What I've came across is Storage Containers being turned into small homes or getaways, whether for pleasure or fallout. I've been through plenty of videos of them today, but have yet to find a good design fit for 4 people and to include plenty food storage.

At this moment, I'm set on starting with 3 containers in the shape of a C. Using the middle of the C as a small garden or somewhere for the kids to play, along with shade coverage. With the middle open, adding a couple more containers along the top with staircase could easily be done.

ANy thoughts on Container Homes?

Here's a link if your not sure what I mean by Containers: Sea Container homes in South Africa - Home


----------



## Tirediron (Jul 12, 2010)

hre is a link to a nice one , would have to be expanded maybe but a good example with lots of info My shipping container cabin/shelter (Permaculture Forums: green building)


----------



## Jarhead0311 (Sep 17, 2010)

Tirediron said:


> hre is a link to a nice one , would have to be expanded maybe but a good example with lots of info My shipping container cabin/shelter (Permaculture Forums: green building)

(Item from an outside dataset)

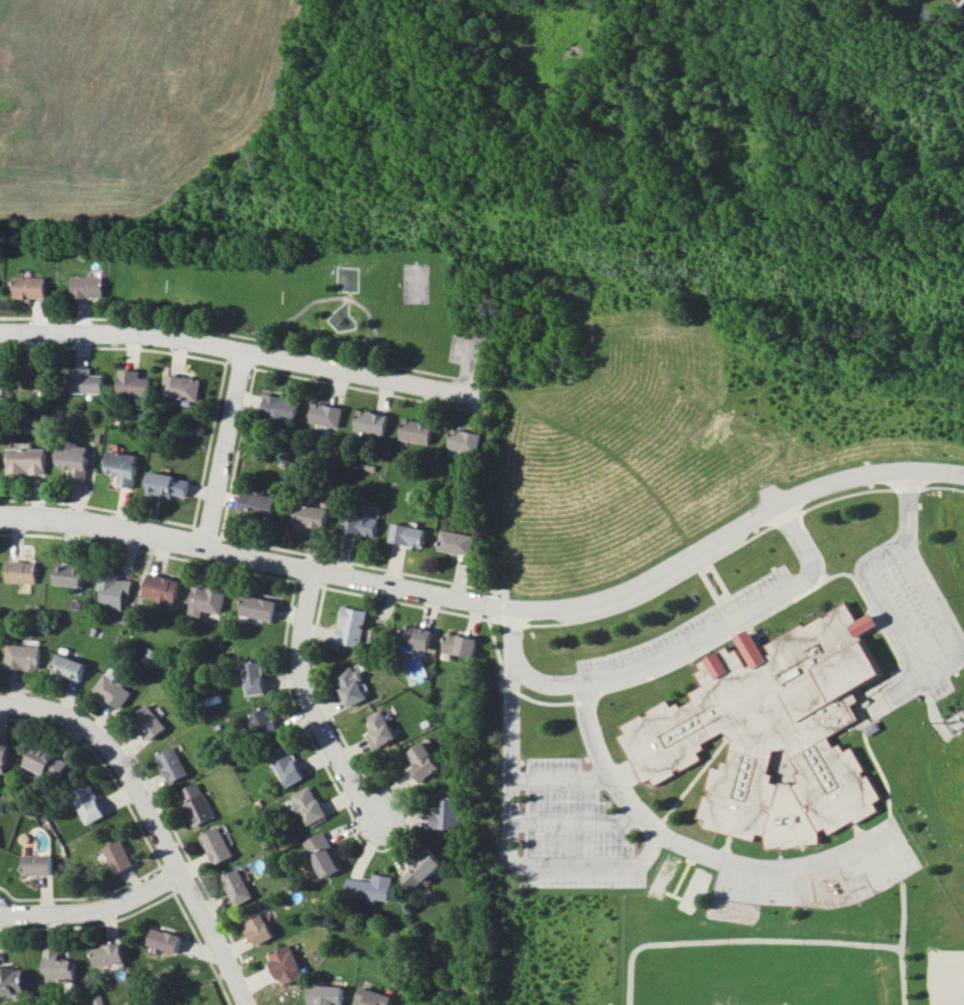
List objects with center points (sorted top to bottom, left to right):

I don't get the shipping container home. :dunno:The guy in the link you posted did a great job, but he basically built a cabin inside of a shipping container. The only thing the container replaced was the siding. For the same price and labor he could have built his cabin with larger rooms, more floor plan options and more insulation.


----------



## ashley8072 (Apr 26, 2011)

Yeah I think what Larry had there was a bit Over done. If I'm gonna spend that much on planks, I woulda buried it. lol!


----------



## VUnder (Sep 1, 2011)

I think a covering of earth will be needed in the very near future.


----------



## Jason (Jul 25, 2009)

I'm not sure I'd go that Larry fellow's route either but he did do an awesome job. I really like how he reused stuff, namely, the arch cutout being reused as an awning. Thanks for sharing those links, folks!


----------



## VUnder (Sep 1, 2011)

If I was going to bury a container, I would weld some pipes on the outside to give it some more strength from caving. One guy recommends stacking tires beside it and filling them with dirt and then backfilling against the tires and the tires will keep the pressure off the container because they are 6" or so away from the wall. Guess it kinda keeps the side wall pressure off for a while at least.


----------



## Nadja (Jan 12, 2011)

*Shipping containers> buried*

Do NOT bury a shipping container unless you have really added support to the roof. They only have strength in the corners where they support and lock a container to each other. The sheet metal on the roof, while appearing strong will NOT support the weight of the earth by itself.


----------



## VUnder (Sep 1, 2011)

You can put beams inside the container. You can weld support outside the container. I have thought about layering the entire top with cross ties, just because I have enough. I saw where one guy dug his hole a little wide and ran tin, roofing across the top of the container and went over onto the dirt on each side of the container. He supported the roof of the container on the inside with lumber, and supported from the side of the container to the dirt with lumber, and poured a slab all the way across the entire container from dirt wall to dirt wall. After it cured, he removed the lumber. Never filled the sides in, but his dirt looked good, like it was stable and not a caving issue. So the container had no side pressure on it at all.


----------



## ducksnjeeps (Jan 29, 2010)

With construction pretty much dead right now. You ought to be able to buy them cheap. The company we rent them from for our projects has them stacked 4 high right now. 3-4 years ago you where lucky to find one on the yard.


----------